---------- Supplied data

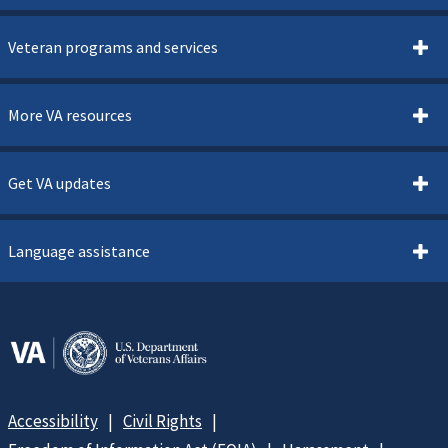
Veteran programs and services
More VA resources
Get VA updates
Language assistance
Accessibility
Civil Rights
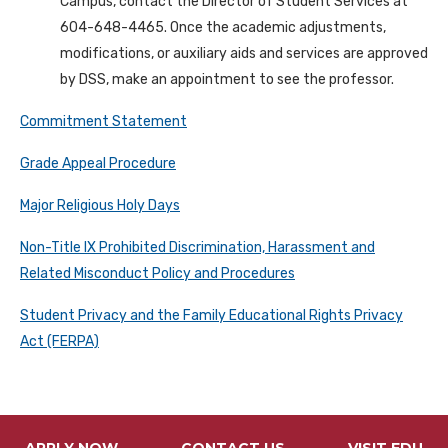
Campus, contact the Director of Student Services at
604-648-4465. Once the academic adjustments,
modifications, or auxiliary aids and services are approved
by DSS, make an appointment to see the professor.
Commitment Statement
Grade Appeal Procedure
Major Religious Holy Days
Non-Title IX Prohibited Discrimination, Harassment and
Related Misconduct Policy and Procedures
Student Privacy and the Family Educational Rights Privacy
Act (FERPA)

--------------------

_Problem statement_. Copy out every line of the data that includes "Rights".

_Answer to the problem_.
Civil Rights
Student Privacy and the Family Educational Rights Privacy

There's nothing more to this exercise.